The signs of my illness began when I was a teenager. For me, it was difficult because those were years when I wanted to experience highschool and finding more out about myself. The most painful part was losing those years and regressing without my own control until I got on medication.
Imagine being unable to write a clear concise sentence after being an honors student for your whole life. Imagine having paranoia hit you full first, the erratic actions that you can’t control turning you into someone else. It takes inner strength and a sort of manic energy to overcome schizophrenia.
My nightmare story began a year ago two weeks ago from today something that came at us without wondering completely blindsided without firsthand knowledge.
My son has been diagnosis with schizophrenia disorder. Although, I feel he knows he is sick he has not accepted it. He tries to fight with us at every level about everything as he so graciously tells me all the time that he is grown. He has grandiose behaviors with dellusional thoughts,he been hospitalized three times, he feels the need to take off without notice for days with us left looking for him. His most resent episode was to jump out his bedroom window thank GOD no injuries.

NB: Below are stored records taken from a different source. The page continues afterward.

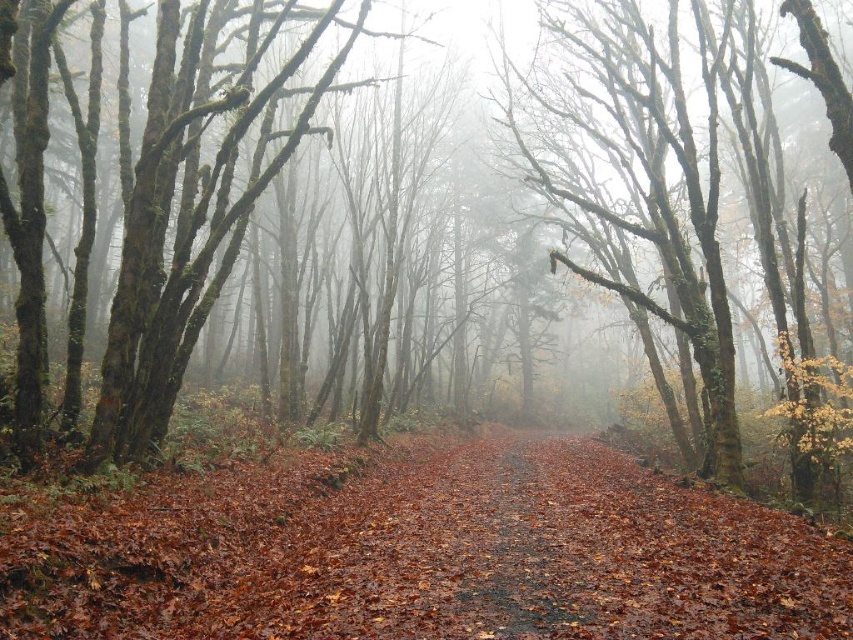
Does smooth bark tree at center appear under brown leafy forest path at center?

Incorrect, smooth bark tree at center is not positioned below brown leafy forest path at center.

Does smooth bark tree at center have a larger size compared to brown leafy forest path at center?

Indeed, smooth bark tree at center has a larger size compared to brown leafy forest path at center.

You are a GUI agent. You are given a task and a screenshot of the screen. Output one action in this format:
    pyautogui.click(x=<x>, y=<y>)
    Task: Click on the smooth bark tree at center
    
    Given the screenshot: What is the action you would take?
    pyautogui.click(x=660, y=179)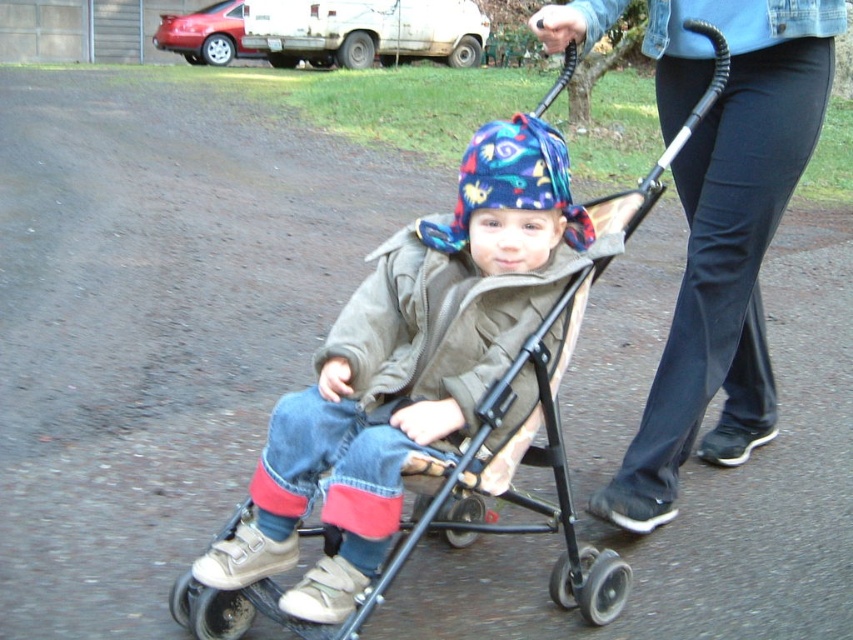
You are a delivery person trying to deliver a package to the adult pushing the stroller. The package is for the adult, but you need to confirm their clothing details. Which clothing item is closer to you between the denim pants at center and the multicolored fabric hat at center?

The denim pants at center is closer to you because the multicolored fabric hat at center is behind it.

You are a delivery robot trying to navigate through the path. You see the denim pants at center and the metallic stroller at center. Which object is directly above the other?

The denim pants at center is positioned over metallic stroller at center, so the denim pants at center is directly above the metallic stroller at center.

You are a delivery robot that needs to pass under a low hanging tree branch that is 1.2 meters tall. You are currently facing the metallic stroller at center and the multicolored fabric hat at center. Which object do you need to avoid hitting your head on when passing under the branch?

The metallic stroller at center is taller than the multicolored fabric hat at center. Since the branch is 1.2 meters tall, you should avoid the metallic stroller at center as it is taller and may hit the branch.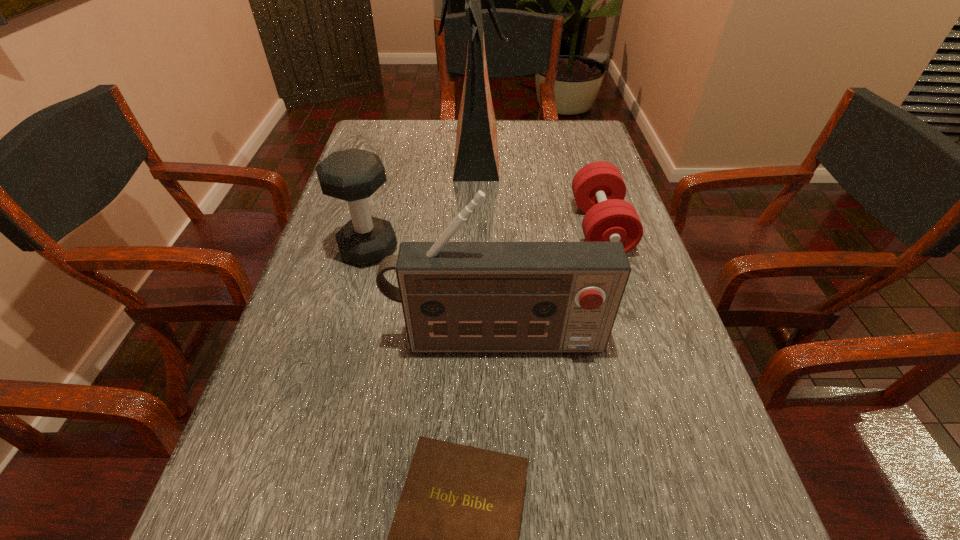
Where is `the farthest object`? This screenshot has width=960, height=540. the farthest object is located at coordinates (476, 153).

Locate an element on the screen. The image size is (960, 540). the tallest object is located at coordinates (476, 153).

Locate an element on the screen. The height and width of the screenshot is (540, 960). the second nearest object is located at coordinates (456, 296).

At what (x,y) coordinates should I click in order to perform the action: click on radio receiver. Please return your answer as a coordinate pair (x, y). Looking at the image, I should click on (456, 296).

Image resolution: width=960 pixels, height=540 pixels. What are the coordinates of `the third tallest object` in the screenshot? It's located at (353, 175).

The width and height of the screenshot is (960, 540). Identify the location of the leftmost object. pos(353,175).

Locate an element on the screen. The height and width of the screenshot is (540, 960). the shorter dumbbell is located at coordinates (599, 190).

The width and height of the screenshot is (960, 540). What are the coordinates of `the right dumbbell` in the screenshot? It's located at (599, 190).

Where is `vacant space located 0.070m on the front side of the tallest object`? vacant space located 0.070m on the front side of the tallest object is located at coordinates (529, 154).

The image size is (960, 540). I want to click on free point located on the front panel of the fourth farthest object, so 499,421.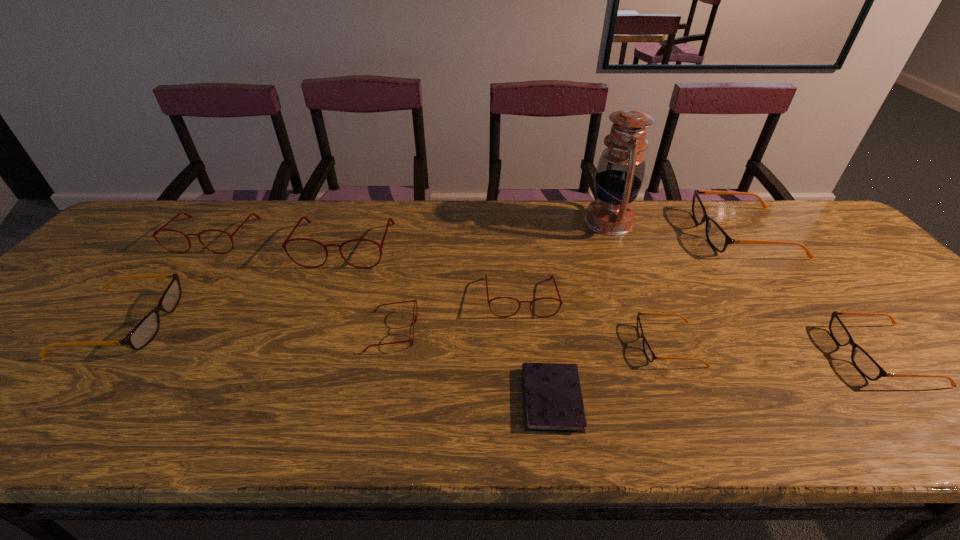
At what (x,y) coordinates should I click in order to perform the action: click on oil lamp. Please return your answer as a coordinate pair (x, y). Image resolution: width=960 pixels, height=540 pixels. Looking at the image, I should click on (620, 171).

This screenshot has height=540, width=960. In order to click on the tallest object in this screenshot , I will do `click(620, 171)`.

The width and height of the screenshot is (960, 540). In order to click on the biggest red spectacles in this screenshot , I will do pyautogui.click(x=287, y=240).

You are a GUI agent. You are given a task and a screenshot of the screen. Output one action in this format:
    pyautogui.click(x=<x>, y=<y>)
    Task: Click on the tallest spectacles
    The width and height of the screenshot is (960, 540).
    Given the screenshot: What is the action you would take?
    pyautogui.click(x=287, y=240)

Image resolution: width=960 pixels, height=540 pixels. I want to click on the leftmost red spectacles, so click(161, 229).

Identify the location of the biggest black spectacles. (717, 237).

Locate an element on the screen. Image resolution: width=960 pixels, height=540 pixels. the fourth spectacles from right to left is located at coordinates (552, 276).

I want to click on the rightmost red spectacles, so click(552, 276).

Identify the location of the leftmost black spectacles. Image resolution: width=960 pixels, height=540 pixels. (148, 327).

Find the location of `the smallest red spectacles`. the smallest red spectacles is located at coordinates (415, 300).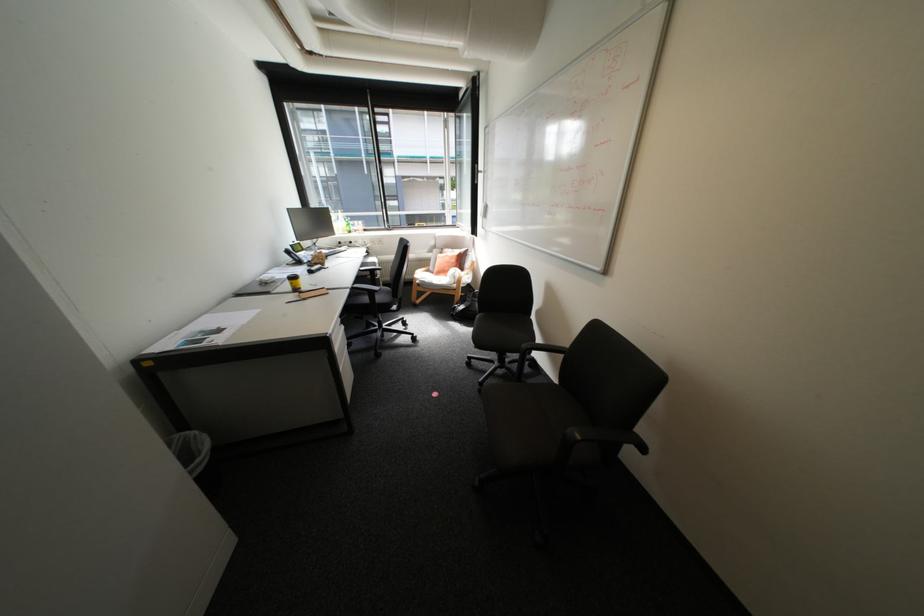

He feels we are keeping him hostage not allowing him to do things indepedently, go anywhere and that we treat him unfairly different as opposed to his siblings. I explained to him that he was correct because he is different and I love him dearly and that I’m sorry he is uncomfortable with the love that we are displaying, but we do love him and that we need him safe. In addition, i also told he could do and go anywhere he likes within reason but not alone for the very reason stated above. Also, I explained to him that I trust he will become much more functional and he can more forward with his life in a safe manner but of course he doesn’t agree. I don’t know if I am doing everything correctly or incorrectly by him, but what I do know is that he is my baby and I’m going to do whatever it takes to keep him safe and on the road to recovery.

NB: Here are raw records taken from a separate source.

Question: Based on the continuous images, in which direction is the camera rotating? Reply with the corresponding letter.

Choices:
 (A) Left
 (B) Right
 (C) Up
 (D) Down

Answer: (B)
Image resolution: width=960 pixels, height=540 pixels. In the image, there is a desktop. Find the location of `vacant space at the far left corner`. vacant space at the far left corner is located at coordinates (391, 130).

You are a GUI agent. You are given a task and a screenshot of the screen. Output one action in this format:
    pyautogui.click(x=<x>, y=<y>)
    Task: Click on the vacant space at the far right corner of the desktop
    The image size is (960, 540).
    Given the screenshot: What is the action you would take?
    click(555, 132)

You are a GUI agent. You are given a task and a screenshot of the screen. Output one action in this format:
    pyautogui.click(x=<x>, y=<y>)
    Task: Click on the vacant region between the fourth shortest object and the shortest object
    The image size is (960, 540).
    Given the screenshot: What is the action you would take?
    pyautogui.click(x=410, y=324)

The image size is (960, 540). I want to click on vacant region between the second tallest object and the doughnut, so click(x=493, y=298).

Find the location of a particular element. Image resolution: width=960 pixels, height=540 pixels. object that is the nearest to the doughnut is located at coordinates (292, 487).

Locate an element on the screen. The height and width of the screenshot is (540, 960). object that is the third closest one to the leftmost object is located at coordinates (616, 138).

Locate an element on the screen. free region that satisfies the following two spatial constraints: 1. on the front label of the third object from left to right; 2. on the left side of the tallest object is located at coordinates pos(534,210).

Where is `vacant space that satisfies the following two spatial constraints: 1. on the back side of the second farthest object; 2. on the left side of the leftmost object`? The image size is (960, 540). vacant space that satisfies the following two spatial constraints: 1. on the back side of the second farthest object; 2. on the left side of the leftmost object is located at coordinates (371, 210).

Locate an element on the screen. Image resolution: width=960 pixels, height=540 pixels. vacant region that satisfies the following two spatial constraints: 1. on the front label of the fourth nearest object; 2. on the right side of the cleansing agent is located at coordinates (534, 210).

Lastly, I do feel like this endeavor our family has to embrace and be very supportive of one another seems so alone to me largely because my family needs to become better educated about this disease as I have done even though I still don’t know it all, but it has put me in a better place of understanding to better advocate for him. I do feel stressed and alone because I have to carry the heavy by myself with all of them.

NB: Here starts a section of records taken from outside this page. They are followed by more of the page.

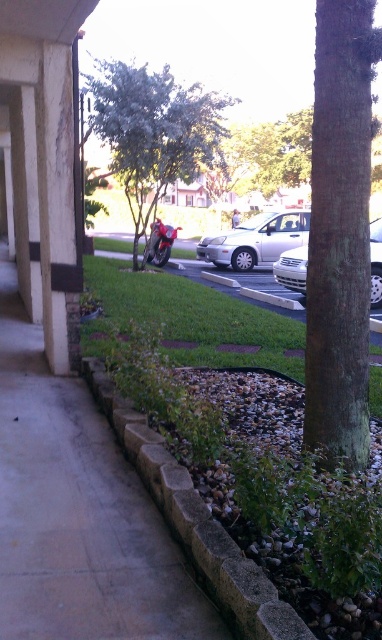
Can you confirm if green rough bark tree at right is bigger than shiny red motorcycle at center?

Yes, green rough bark tree at right is bigger than shiny red motorcycle at center.

Can you confirm if green rough bark tree at right is positioned above shiny red motorcycle at center?

No.

The image size is (382, 640). Identify the location of green rough bark tree at right. (339, 232).

Can you confirm if satin silver car at center is shorter than shiny red motorcycle at center?

In fact, satin silver car at center may be taller than shiny red motorcycle at center.

Is satin silver car at center bigger than shiny red motorcycle at center?

Correct, satin silver car at center is larger in size than shiny red motorcycle at center.

The height and width of the screenshot is (640, 382). What do you see at coordinates (255, 240) in the screenshot?
I see `satin silver car at center` at bounding box center [255, 240].

This screenshot has height=640, width=382. I want to click on satin silver car at center, so tap(255, 240).

Is point (98, 429) farther from camera compared to point (294, 352)?

That is False.

Who is taller, brown concrete pavement at center or green grass at center?

Standing taller between the two is green grass at center.

I want to click on brown concrete pavement at center, so click(77, 513).

The height and width of the screenshot is (640, 382). I want to click on brown concrete pavement at center, so click(x=77, y=513).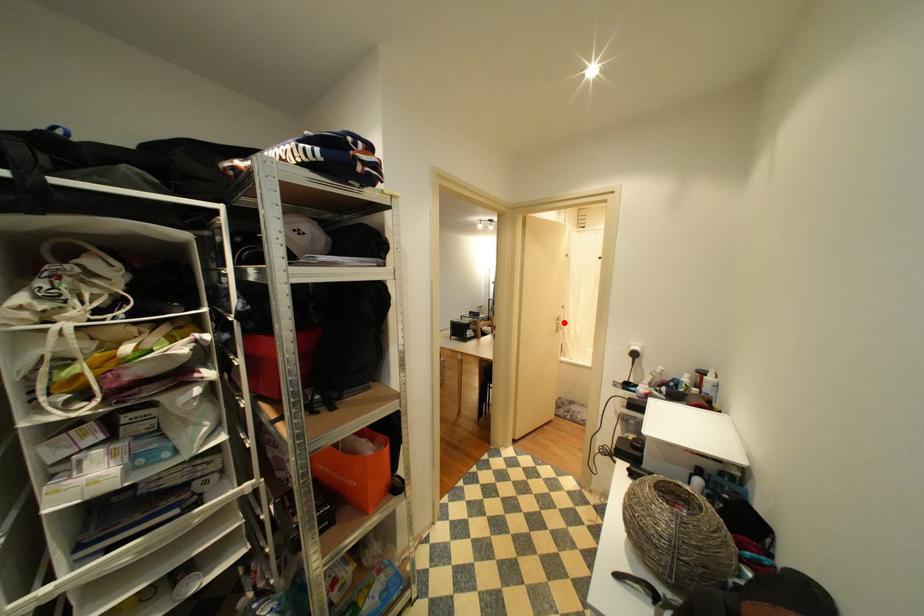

Hi. I have a younger brother (21) who is schizophrenic. It started out a couple years ago, he was diagnosed bi polar. He was 51/50 and was taking meds for a little while. He was out of control so we moved him to Florida to live with our older brother. He stopped taking his meds and fell deep into depression but was no longer manic. In November I noticed he was getting ill again but this time much worse. He is now I believe full blown schizophrenic living on the streets living in hallucinations. It is awful. I don’t know how to help him because he doesn’t think he needs help. He’s been admitted into the hospital twice within a month or two and hasn’t helped at all. I don’t know what to do because California Law says if they don’t want help you can’t force him but I’m losing my brother and watching him live in complete insanity. I am completely heart broken. What do I do? I need help but I feel like it’s impossible. I feel so alone and so lost. I just want my brother back.
I was diagnosed with bipolar in 1999 after psychosis and schizophrenia diagnosis. It has been hard because prior to receiving any diagnosis, I discovered that I was pregnant. So during much trial and error, my daughter has had to endure some instability. I only disclose my illness to those close to me, because of the intense stigma. Some people assume a high level of intelligence negates the possibility of someone having a mental illness. Not so. I have experienced the awkwardness of hearing the labels placed on the mentally ill. I am officially tired of it. So I don’t care who knows that I am bipolar, because I am still human.
This is my story as a Father and the journal I’ve kept for many years. It’s the beginning of my daughters first two years and her/our battle and realization that she has been diagnosed with Schizophrenia. We are getting support but oh how it has changed our lives. She is 24 and married with a four year old little boy. I hope in some way it can help other families understand the process that may be before them. Stay strong.